• [Text for analysis]:
When the Packers selected Jordan Love in the first round of the 2020 NFL Draft, the team didn’t expect the former Utah State star to start right away. They still had Aaron Rodgers on the roster and scouting reports indicated that while Love was unquestionably talented, he would need time to develop into a quality starting quarterback in the NFL.

Love’s rookie year only made things tougher on him. Because of the Covid-19 pandemic, the Packers and all NFL teams had to cancel OTAs and training camp was truncated. All preseason games were also canceled. Add Rodgers’ clear unhappiness at the Packers decision to draft Love and the rookie was thrust into a difficult situation. He was unable to get many reps in practice. He did not take a single snap as a rookie and only saw action on the scout team.

Last offseason was full of drama that was not of Love’s making. On the first day of the NFL Draft, the press released stories indicating Rodgers was unhappy with the way the Packers front office was doing things and wanted more input and communication from the front office. Rodgers may not return to Green Bay the stories said. He stayed away from minicamp and voluntary OTAs. Finally, just before training camp started in late July, Rodgers announced that he would play for the Packers in 2021.

Through it all, Love continued to say the right things and prepare for the new season. With Rodgers absent and Tim Boyle now in Detroit, he took nearly all the snaps at OTAs and minicamp with the first-team offense until Rodgers returned.

• [Record extracts]:
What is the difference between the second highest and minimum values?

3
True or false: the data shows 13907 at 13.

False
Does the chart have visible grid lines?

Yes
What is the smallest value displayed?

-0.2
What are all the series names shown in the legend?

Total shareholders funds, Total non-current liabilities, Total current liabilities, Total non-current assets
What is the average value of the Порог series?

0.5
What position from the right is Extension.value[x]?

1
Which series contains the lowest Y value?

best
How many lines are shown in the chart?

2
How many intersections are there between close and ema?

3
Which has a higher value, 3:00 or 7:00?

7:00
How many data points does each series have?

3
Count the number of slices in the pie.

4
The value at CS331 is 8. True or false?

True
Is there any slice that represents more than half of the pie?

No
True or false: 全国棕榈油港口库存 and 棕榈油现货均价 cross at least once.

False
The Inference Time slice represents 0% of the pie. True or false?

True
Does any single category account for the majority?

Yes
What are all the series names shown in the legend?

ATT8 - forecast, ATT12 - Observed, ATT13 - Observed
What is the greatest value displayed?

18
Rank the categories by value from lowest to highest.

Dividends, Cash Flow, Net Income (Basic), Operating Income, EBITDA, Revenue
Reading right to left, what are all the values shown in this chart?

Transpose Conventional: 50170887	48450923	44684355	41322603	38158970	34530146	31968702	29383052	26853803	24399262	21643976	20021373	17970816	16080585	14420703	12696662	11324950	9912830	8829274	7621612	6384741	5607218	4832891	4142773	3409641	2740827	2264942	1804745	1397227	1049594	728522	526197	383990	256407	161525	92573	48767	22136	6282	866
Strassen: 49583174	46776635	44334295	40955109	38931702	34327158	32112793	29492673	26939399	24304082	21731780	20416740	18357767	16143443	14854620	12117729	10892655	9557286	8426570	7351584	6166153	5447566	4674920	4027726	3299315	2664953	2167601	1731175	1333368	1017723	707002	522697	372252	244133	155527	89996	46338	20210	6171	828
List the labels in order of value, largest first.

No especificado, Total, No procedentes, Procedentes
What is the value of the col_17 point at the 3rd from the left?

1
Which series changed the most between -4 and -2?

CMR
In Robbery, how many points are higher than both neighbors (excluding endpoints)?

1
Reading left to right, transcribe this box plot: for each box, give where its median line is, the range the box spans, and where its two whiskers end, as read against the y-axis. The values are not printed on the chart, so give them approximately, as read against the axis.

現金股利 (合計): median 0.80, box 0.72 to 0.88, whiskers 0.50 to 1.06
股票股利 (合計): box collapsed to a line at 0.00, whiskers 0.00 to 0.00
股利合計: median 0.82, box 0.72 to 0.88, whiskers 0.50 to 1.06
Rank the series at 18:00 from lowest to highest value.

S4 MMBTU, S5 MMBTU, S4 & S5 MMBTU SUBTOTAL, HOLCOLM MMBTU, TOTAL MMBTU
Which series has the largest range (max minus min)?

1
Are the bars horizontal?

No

• [What to work on]: Continue the article about Jordan Love's first seasons with the Packers from the point where it ends above.

• [Expected output]:
Once the season started, Love was the primary backup to Rodgers who went out and won his fourth career NFL MVP award and his second in a row. Love did finally see action in the regular season and even started one game when Rodgers was in Covid protocols.

But where is Jordan Love after two seasons in the NFL? What has he shown and what does he still need to work on?

Love saw substantial action at quarterback during three games in the regular season. In the season opener against the Saints, he entered the game in the fourth quarter with the outcome already decided. He completed 5-of-7 passes in mop up duty.

In the season finale, Love played the second half against the Lions. He completed 10-of-17 passes and threw a 62-yard touchdown pass to tight end Josiah Deguara on a short screen pass that Deguara took to the house. He also threw two interceptions.

But Love’s biggest game came in Week 9 when he made his first NFL start when Rodgers was out with Covid. Love got off to a slow start but finished the game by completing 19-of-34 passes for 190 yards. He threw one touchdown and one interception.

For the season, Love’s statistics were very average. He completed just 58 percent of his passes for 411 yards, threw two touchdowns and three interceptions. His quarterback rating was a disappointing 68.7.

Love did show signs of improvement in his second season. He has the arm strength to make all the necessary throws and his ability to find second and third options on plays improved in 2021.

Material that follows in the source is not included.